TEXTO FACILITADO
↓

Política viene de polis, la ciudad griega. La democracia en Atenas es la decisión colectiva de todos los atenienses libres. El modelo fracasó al no extender la corresponsabilidad a mujeres (giné), residentes (nozoi), y esclavos (doulós). Pero estuvo mucho más cerca de extenderla de lo que la historia explica en la etapa final de la Guerra del Peloponeso. Porque el intento de expandir la ciudadanía, contra aristócratas y plutócratas, costó el liderazgo a Trasíbulo, y la vida a los estrategos de la victoria de las Islas Arguinusas, incluido Pericles el Joven.
En la revolución inglesa (siglo XVII), el ejército parlamentario de Cromwell acomete la aventura de desplazar a la aristocracia y al rey del poder. Pero la decisión colectiva no se atribuye a la ciudadanía, sino a los representantes, a los “políticos”, elegibles y electos, los cuales, junto con sus organizaciones instrumentales, los partidos, aparecen en ese momento.
La nueva estructura impone sus propios límites. Frente a los niveladores, partidarios del sufragio universal, el general Ireton, en las reuniones del Consejo del Ejército (1647), conforme al punto de vista del Estado mayor, explicita que, a diferencia de la sociedad de estamentos cerrados o incomunicados entre sí, “todos tienen la posibilidad de hacerse ricos… y con la riqueza obtener los derechos políticos”. El sufragio censitario, es la primera propuesta del proyecto de la plutocracia (el proyecto social de poder de los ricos) frente a la aristocracia y a la monarquía absoluta. Y, por supuesto, frente a los proyectos igualitarios del pueblo.
Los sectores pudientes siempre desconfiaron de los pobres. Por todos valgan las expresiones de Voltaire (1766), “cuando el populacho se mete a razonar todo está perdido”, y de Hamilton (secretario del Tesoro del presidente Washington, 1789-1795), el pueblo es “la gran bestia” a la que “hay que domar para impedir que brame y pisotee”.

↑

CONSIGNA DEL EJERCICIO 1
Reproduce tal cual el tramo de las filas que va desde la primera fila hasta la línea que contiene "fill at (840, 650): none -> present", incluidas ambas.

MATERIAL PARA PROCESAR
↓

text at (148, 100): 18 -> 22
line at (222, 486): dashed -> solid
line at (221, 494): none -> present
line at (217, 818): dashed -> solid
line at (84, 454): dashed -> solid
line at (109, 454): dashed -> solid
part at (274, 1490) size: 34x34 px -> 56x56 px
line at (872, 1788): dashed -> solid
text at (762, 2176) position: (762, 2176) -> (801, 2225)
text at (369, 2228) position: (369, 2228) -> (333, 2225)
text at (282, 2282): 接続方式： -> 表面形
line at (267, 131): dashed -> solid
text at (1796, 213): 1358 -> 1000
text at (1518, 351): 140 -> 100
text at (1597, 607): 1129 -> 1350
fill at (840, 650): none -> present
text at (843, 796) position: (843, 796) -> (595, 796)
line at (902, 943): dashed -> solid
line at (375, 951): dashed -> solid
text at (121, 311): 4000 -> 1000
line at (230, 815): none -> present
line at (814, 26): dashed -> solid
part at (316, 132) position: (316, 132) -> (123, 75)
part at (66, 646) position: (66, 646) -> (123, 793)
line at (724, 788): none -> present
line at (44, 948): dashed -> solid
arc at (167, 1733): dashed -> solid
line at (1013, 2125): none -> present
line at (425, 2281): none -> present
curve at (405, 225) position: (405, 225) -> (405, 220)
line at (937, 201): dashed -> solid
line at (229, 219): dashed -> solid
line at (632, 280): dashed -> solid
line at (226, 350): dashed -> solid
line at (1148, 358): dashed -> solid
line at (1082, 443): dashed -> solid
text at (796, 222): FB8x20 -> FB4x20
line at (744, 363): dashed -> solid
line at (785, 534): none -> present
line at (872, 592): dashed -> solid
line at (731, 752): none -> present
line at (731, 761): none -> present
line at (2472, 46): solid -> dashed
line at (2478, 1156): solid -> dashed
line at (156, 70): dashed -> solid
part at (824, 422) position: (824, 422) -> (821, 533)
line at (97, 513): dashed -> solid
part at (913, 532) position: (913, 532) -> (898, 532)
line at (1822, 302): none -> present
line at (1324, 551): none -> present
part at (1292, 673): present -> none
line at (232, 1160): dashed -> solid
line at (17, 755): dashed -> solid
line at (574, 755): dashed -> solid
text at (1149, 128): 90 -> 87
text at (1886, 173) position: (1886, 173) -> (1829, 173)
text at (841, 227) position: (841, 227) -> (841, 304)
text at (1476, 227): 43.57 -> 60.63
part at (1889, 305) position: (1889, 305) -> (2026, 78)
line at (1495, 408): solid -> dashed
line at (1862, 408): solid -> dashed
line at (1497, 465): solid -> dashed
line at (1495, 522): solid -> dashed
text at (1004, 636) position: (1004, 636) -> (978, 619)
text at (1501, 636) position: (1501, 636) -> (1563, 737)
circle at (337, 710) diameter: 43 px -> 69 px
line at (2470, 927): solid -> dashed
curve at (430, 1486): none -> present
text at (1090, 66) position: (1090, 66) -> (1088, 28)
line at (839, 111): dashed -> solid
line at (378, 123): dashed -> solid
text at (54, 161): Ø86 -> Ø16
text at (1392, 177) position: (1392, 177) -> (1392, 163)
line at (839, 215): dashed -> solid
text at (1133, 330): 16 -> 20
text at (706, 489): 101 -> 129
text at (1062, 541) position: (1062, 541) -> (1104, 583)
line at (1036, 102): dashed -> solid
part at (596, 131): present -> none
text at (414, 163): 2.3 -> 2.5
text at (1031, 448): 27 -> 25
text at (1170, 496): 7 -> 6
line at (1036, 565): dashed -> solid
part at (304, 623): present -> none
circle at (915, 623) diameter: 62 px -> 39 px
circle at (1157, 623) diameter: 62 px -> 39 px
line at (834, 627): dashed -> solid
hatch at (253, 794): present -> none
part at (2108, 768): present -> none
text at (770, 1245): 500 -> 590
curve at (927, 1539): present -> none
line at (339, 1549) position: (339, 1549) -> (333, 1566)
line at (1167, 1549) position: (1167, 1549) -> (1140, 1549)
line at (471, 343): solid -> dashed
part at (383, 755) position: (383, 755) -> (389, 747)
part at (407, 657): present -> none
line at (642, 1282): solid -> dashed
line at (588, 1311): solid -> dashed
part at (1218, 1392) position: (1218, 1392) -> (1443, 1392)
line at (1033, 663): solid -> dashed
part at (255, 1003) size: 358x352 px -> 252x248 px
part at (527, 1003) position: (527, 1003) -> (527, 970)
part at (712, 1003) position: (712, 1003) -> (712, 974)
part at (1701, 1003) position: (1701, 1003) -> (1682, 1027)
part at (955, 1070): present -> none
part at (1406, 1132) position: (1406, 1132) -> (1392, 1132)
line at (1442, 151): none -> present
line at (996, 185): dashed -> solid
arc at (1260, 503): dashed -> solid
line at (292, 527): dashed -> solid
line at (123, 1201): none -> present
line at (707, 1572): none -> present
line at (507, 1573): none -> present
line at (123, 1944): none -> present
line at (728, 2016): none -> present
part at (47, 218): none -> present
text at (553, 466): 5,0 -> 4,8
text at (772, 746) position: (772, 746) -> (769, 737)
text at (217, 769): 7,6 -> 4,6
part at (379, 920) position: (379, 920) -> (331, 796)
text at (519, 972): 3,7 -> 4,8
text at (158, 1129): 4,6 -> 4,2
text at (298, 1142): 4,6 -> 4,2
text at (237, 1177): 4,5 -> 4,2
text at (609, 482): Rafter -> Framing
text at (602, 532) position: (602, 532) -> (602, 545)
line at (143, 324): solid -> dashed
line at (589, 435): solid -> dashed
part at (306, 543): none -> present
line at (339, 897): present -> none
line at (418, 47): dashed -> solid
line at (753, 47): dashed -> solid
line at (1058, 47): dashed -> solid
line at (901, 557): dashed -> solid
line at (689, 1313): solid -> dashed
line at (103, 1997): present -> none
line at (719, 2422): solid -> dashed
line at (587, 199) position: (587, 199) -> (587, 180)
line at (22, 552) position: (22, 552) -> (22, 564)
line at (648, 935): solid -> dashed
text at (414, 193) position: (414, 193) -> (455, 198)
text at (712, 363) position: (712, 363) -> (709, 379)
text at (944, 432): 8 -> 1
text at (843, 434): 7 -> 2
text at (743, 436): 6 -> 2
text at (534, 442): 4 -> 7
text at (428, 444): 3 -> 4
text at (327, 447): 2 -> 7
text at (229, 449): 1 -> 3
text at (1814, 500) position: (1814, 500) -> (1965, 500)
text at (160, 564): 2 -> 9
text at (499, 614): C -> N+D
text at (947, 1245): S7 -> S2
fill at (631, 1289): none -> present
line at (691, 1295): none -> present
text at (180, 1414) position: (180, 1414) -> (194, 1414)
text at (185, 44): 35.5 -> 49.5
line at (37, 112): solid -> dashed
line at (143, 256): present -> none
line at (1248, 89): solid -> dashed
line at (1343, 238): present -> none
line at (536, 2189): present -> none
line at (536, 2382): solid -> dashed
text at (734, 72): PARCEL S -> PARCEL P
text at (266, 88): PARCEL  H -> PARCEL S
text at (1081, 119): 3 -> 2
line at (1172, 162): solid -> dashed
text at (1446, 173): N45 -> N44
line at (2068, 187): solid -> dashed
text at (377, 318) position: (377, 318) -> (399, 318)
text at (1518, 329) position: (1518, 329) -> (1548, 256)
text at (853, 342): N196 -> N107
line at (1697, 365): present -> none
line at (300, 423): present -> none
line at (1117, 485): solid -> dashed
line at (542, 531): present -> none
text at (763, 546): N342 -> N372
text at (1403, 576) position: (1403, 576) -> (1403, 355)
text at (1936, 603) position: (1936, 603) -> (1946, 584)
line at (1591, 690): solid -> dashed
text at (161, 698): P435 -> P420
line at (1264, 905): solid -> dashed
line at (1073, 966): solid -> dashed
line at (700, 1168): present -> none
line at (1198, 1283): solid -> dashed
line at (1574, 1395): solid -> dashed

↑

CONSIGNA DEL EJERCICIO 2
Resume en tres oraciones el texto sobre la política y la democracia.

SOLUCIÓN REDACTADA 1
text at (148, 100): 18 -> 22
line at (222, 486): dashed -> solid
line at (221, 494): none -> present
line at (217, 818): dashed -> solid
line at (84, 454): dashed -> solid
line at (109, 454): dashed -> solid
part at (274, 1490) size: 34x34 px -> 56x56 px
line at (872, 1788): dashed -> solid
text at (762, 2176) position: (762, 2176) -> (801, 2225)
text at (369, 2228) position: (369, 2228) -> (333, 2225)
text at (282, 2282): 接続方式： -> 表面形
line at (267, 131): dashed -> solid
text at (1796, 213): 1358 -> 1000
text at (1518, 351): 140 -> 100
text at (1597, 607): 1129 -> 1350
fill at (840, 650): none -> present

SOLUCIÓN REDACTADA 2
La democracia en Atenas era la decisión colectiva de los atenienses libres, pero fracasó al no extender la corresponsabilidad a mujeres, residentes y esclavos. En la revolución inglesa del siglo XVII, la decisión colectiva se atribuyó a los representantes y no a la ciudadanía, y el general Ireton sostuvo frente a los niveladores que con la riqueza se obtenían los derechos políticos, idea ligada al sufragio censitario. Los sectores pudientes siempre desconfiaron de los pobres, como muestran las expresiones de Voltaire y de Hamilton.